> _Assignment_
Copies of all lines that contain "layout" are needed; take them from the data below.
───── Source information ─────
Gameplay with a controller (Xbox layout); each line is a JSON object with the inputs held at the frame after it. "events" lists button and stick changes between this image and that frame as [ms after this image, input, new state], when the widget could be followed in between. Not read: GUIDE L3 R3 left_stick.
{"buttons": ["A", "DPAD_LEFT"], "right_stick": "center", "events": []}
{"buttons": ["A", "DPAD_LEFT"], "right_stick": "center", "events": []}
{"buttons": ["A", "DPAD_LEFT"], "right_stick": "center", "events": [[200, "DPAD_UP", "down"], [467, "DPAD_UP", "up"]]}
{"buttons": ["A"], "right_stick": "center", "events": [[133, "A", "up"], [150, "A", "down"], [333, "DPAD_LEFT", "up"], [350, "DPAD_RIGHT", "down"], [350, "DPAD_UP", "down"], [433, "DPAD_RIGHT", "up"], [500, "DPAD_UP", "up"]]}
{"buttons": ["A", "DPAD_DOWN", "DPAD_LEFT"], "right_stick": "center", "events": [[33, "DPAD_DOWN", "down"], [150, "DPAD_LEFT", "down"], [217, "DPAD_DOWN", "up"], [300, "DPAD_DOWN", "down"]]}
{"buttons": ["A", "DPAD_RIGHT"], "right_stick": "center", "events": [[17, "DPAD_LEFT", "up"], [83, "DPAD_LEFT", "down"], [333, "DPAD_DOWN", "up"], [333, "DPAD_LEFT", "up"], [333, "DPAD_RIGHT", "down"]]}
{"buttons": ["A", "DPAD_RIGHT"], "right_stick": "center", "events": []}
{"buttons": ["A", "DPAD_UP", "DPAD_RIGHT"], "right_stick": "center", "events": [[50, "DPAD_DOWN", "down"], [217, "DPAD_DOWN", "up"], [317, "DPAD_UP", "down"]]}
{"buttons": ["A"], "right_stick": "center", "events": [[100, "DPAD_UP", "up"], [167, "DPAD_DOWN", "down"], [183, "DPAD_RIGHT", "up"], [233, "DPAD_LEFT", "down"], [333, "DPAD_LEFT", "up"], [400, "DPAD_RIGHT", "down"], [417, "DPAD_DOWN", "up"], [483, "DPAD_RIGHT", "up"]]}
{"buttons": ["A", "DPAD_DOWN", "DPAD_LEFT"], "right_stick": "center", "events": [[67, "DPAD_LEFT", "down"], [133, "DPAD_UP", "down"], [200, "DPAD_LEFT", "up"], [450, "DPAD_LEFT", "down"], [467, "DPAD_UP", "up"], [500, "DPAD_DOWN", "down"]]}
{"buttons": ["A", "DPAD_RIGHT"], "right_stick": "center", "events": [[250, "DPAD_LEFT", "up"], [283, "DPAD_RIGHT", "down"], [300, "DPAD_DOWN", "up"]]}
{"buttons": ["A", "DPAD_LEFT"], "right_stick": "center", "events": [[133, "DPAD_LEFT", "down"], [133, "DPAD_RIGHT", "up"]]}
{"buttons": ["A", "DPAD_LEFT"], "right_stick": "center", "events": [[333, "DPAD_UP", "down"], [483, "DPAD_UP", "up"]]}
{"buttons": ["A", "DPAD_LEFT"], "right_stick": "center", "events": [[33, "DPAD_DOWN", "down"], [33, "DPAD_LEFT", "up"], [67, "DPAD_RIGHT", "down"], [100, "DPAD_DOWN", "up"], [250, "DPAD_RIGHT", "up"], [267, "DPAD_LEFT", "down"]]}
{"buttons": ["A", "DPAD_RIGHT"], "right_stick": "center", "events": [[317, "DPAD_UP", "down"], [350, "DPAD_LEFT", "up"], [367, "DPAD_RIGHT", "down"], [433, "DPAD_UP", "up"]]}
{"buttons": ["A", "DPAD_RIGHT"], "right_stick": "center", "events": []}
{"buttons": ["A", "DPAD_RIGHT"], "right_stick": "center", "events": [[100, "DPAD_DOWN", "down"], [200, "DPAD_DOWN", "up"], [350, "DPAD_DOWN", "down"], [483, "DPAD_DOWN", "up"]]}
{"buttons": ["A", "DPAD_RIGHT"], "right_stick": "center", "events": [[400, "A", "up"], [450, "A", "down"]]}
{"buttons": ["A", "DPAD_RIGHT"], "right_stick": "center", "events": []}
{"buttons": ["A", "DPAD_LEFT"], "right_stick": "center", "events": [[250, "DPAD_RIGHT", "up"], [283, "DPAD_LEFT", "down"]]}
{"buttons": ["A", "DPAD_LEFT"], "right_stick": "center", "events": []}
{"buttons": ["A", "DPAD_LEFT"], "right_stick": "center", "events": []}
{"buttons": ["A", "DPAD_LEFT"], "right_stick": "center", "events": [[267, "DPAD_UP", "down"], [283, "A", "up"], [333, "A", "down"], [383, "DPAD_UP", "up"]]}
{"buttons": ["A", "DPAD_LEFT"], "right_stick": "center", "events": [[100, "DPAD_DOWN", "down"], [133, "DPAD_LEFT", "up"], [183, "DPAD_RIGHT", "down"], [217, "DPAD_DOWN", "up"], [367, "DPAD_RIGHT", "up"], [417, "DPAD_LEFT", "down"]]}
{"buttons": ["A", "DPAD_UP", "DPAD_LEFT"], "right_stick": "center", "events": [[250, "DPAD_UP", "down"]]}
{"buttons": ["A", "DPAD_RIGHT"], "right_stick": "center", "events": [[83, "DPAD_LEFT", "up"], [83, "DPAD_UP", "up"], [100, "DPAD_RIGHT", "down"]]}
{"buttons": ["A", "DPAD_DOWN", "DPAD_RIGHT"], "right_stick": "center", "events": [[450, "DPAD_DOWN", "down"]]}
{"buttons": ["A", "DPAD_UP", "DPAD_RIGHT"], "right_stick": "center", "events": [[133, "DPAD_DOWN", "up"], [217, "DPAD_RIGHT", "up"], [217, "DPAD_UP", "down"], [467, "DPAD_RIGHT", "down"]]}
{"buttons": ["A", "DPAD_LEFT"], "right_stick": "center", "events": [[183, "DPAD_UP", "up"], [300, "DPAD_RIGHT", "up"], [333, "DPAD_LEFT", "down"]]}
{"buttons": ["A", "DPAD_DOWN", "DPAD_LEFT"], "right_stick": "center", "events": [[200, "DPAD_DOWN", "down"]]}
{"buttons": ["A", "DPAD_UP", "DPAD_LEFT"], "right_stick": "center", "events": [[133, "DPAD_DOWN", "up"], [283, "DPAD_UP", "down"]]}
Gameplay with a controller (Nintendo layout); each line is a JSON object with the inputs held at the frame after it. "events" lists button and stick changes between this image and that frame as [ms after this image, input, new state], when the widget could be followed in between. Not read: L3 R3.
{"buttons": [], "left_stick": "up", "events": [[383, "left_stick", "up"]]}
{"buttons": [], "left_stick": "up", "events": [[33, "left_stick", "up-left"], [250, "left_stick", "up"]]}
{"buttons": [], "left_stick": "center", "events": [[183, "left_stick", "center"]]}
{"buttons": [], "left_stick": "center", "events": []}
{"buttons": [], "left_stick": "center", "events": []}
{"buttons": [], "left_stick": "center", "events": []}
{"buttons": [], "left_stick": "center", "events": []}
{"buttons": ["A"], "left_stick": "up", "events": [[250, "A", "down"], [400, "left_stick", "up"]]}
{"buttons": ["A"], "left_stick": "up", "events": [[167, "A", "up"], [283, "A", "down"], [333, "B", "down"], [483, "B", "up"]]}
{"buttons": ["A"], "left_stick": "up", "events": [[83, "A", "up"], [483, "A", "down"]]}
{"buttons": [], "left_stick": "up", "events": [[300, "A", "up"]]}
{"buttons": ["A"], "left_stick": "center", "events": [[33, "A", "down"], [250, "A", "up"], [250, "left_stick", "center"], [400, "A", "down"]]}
─────
> _Solution to the exercise_
Gameplay with a controller (Xbox layout); each line is a JSON object with the inputs held at the frame after it. "events" lists button and stick changes between this image and that frame as [ms after this image, input, new state], when the widget could be followed in between. Not read: GUIDE L3 R3 left_stick.
Gameplay with a controller (Nintendo layout); each line is a JSON object with the inputs held at the frame after it. "events" lists button and stick changes between this image and that frame as [ms after this image, input, new state], when the widget could be followed in between. Not read: L3 R3.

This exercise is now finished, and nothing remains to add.